Marketing Data Integration Pull data from various marketing platforms (e.g., email campaigns, social media analytics, advertising tools) to create a unified dataset. Normalize campaign metrics, customer engagement data, and ROI figures across different marketing channels to ensure consistency in reporting. Implement standardized data formats to facilitate easier analysis, reporting, and performance tracking. Merge marketing data from various sources to create a comprehensive view of campaign performance and customer interactions. This allows for improved marketing strategy optimization, ROI analysis, and customer personalization.
Healthcare Data Management Automatically pull patient data, treatment records, lab results, and medical histories from various healthcare systems.
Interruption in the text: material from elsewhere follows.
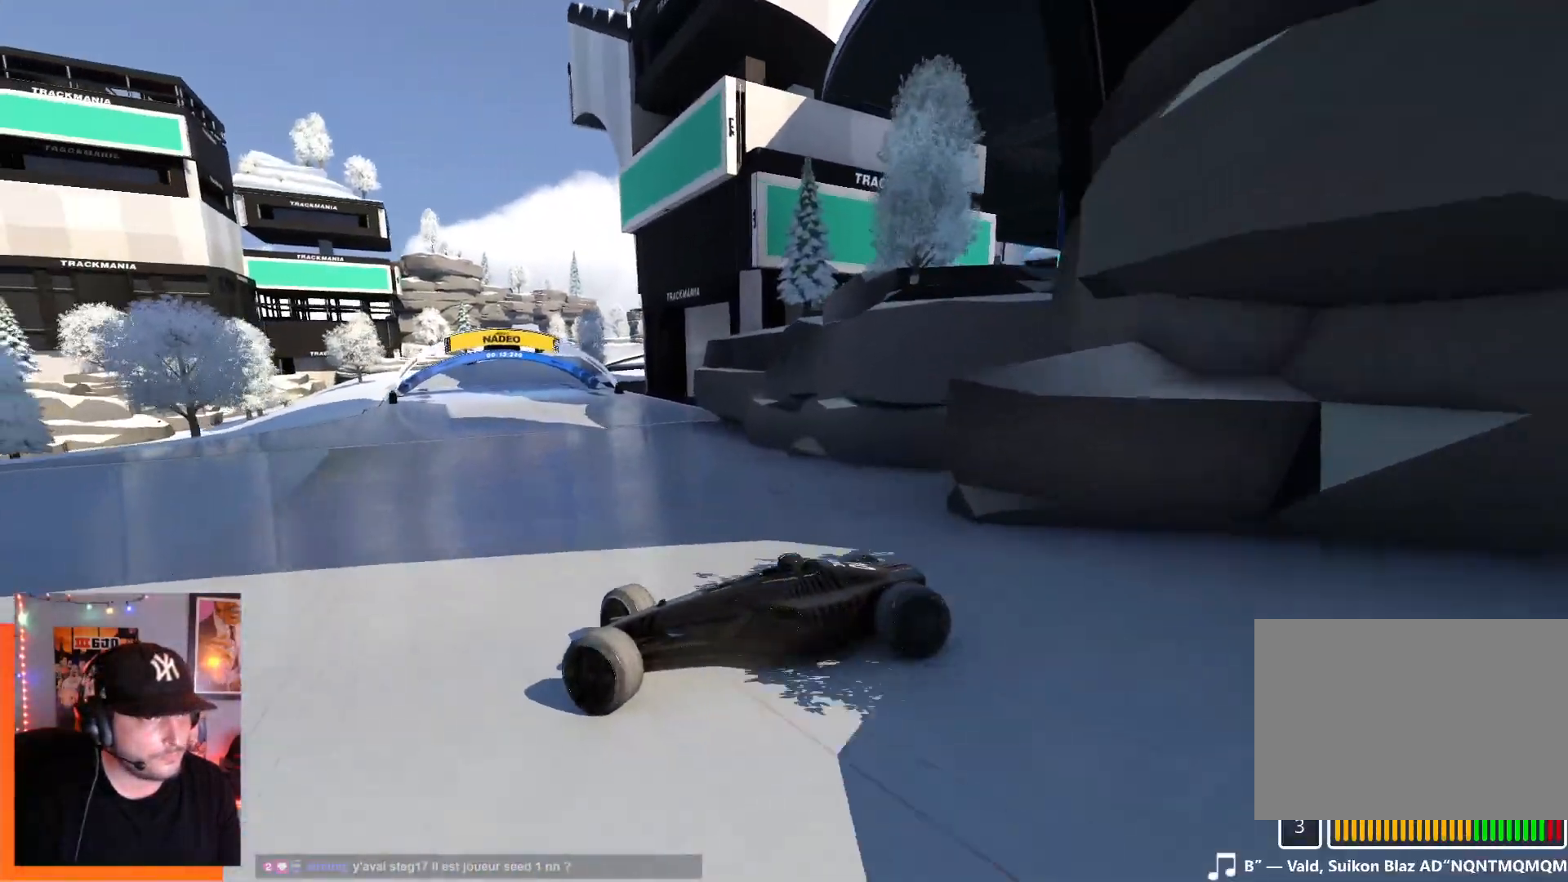
{"keys": ["right", "up"], "events": []}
Ensure uniformity in medical data, including units of measurement, drug names, and test results, across various healthcare systems. Standardize patient data formats for easier sharing between healthcare providers, improving data accessibility and analysis. Combine patient records from different healthcare providers, eliminating duplicates and discrepancies. This comprehensive patient profile supports more accurate diagnoses, treatment plans, and improved patient outcomes.
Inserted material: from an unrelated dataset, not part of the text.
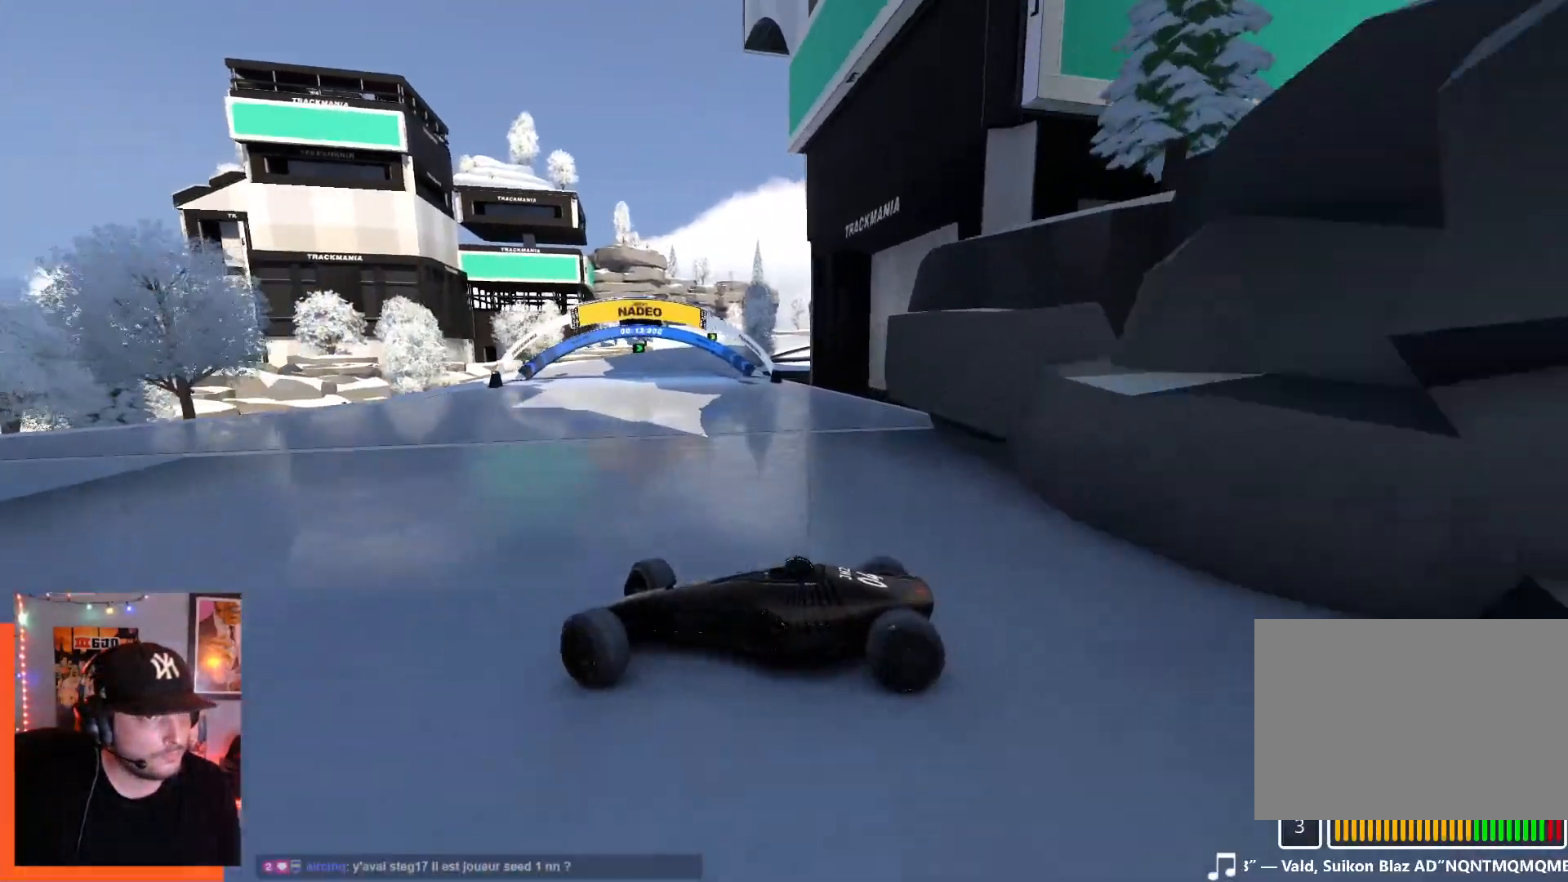
{"keys": ["right"], "events": [[350, "up", "up"]]}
Fraud Detection and Risk Management Automatically gather data from bank statements, transaction logs, customer accounts, and other sources to support risk analysis. Harmonize transaction data across different platforms and systems, ensuring accuracy and comparability. Implement standardized formats for transaction data, making it easier to identify anomalies and fraudulent patterns. Combine and compare data from various sources to detect inconsistencies, duplicates, or suspicious patterns indicative of fraud. This improves risk mitigation and enhances fraud detection capabilities.
Human Resources Management Gather employee data from sources such as resumes, HR systems, and performance reviews, ensuring it is well-structured for analysis. Normalize job titles, salary bands, and performance metrics across different HR systems, creating consistent employee records. Apply standardized formats for employee records to facilitate easier management, analysis, and reporting. Merge duplicate or outdated employee records into a single, accurate database. This supports more effective workforce planning, talent management, and ensures compliance with employment regulations.
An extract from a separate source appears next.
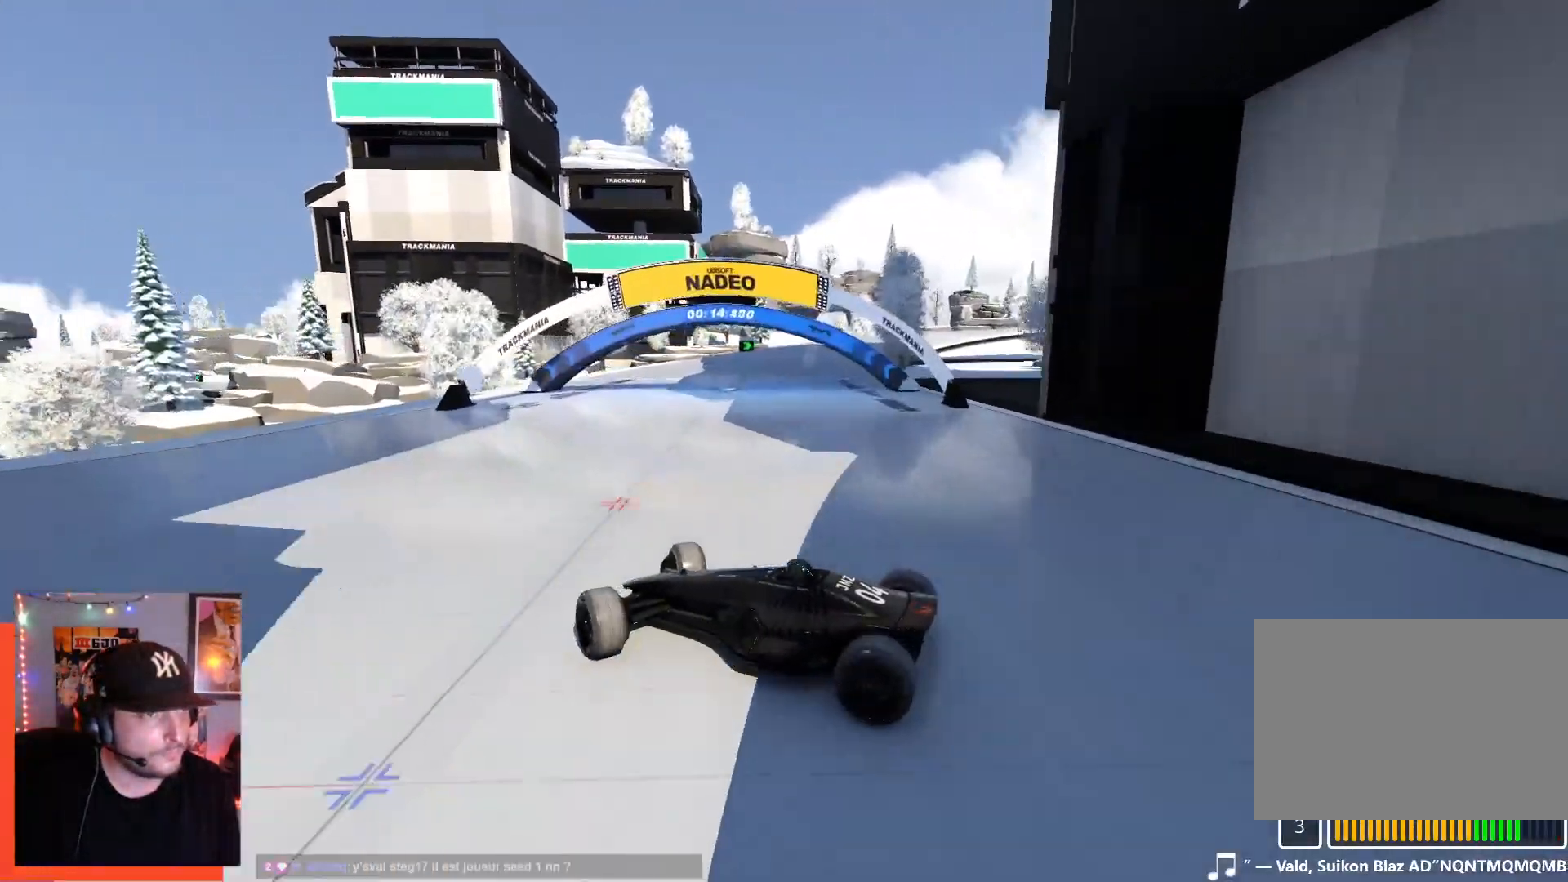
{"keys": ["right", "up"], "events": [[284, "up", "down"]]}
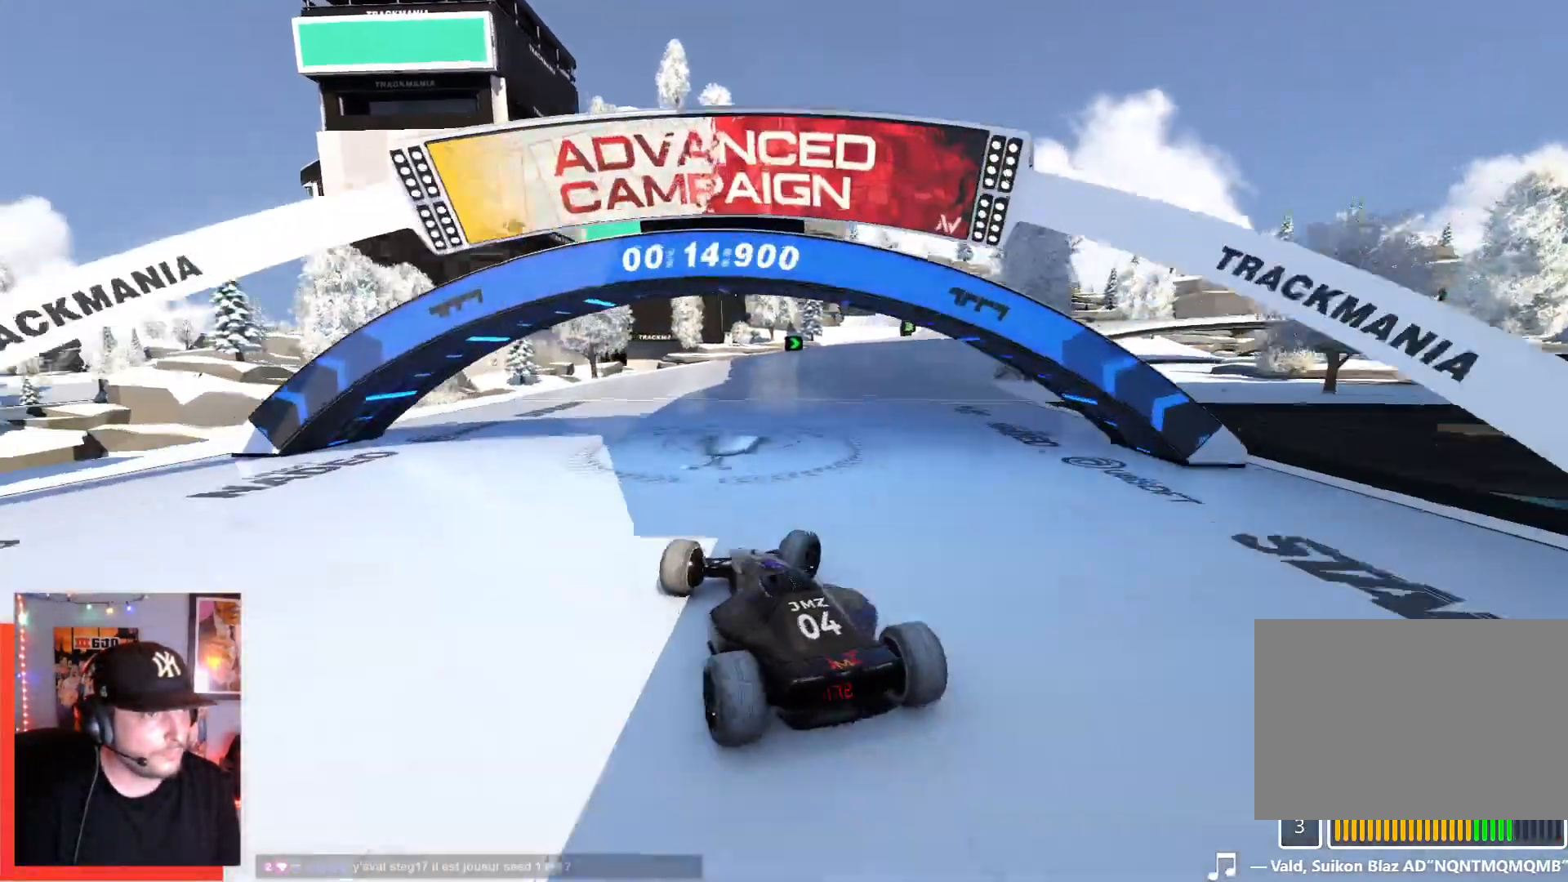
{"keys": ["right", "up"], "events": []}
Real-Time Data Integration for IoT Pull data from a variety of IoT devices and sensors in real-time, such as machinery sensors or environmental monitors. Ensure consistency in data formats across different IoT devices, making it easier to analyze and act on the data. Standardize the format of IoT data to ensure uniformity across devices and platforms, enhancing usability. Combine data from multiple IoT devices, creating a unified dataset for real-time analysis and decision-making. This is critical in industries like manufacturing, where IoT data drives automation, efficiency improvements, and predictive maintenance.

Implementing robust data cleaning, matching, and consolidation processes across various business functions is vital for maintaining high-quality data. These practices enhance decision-making, optimize operations, and support strategic objectives, helping businesses stay competitive in an increasingly data-driven world.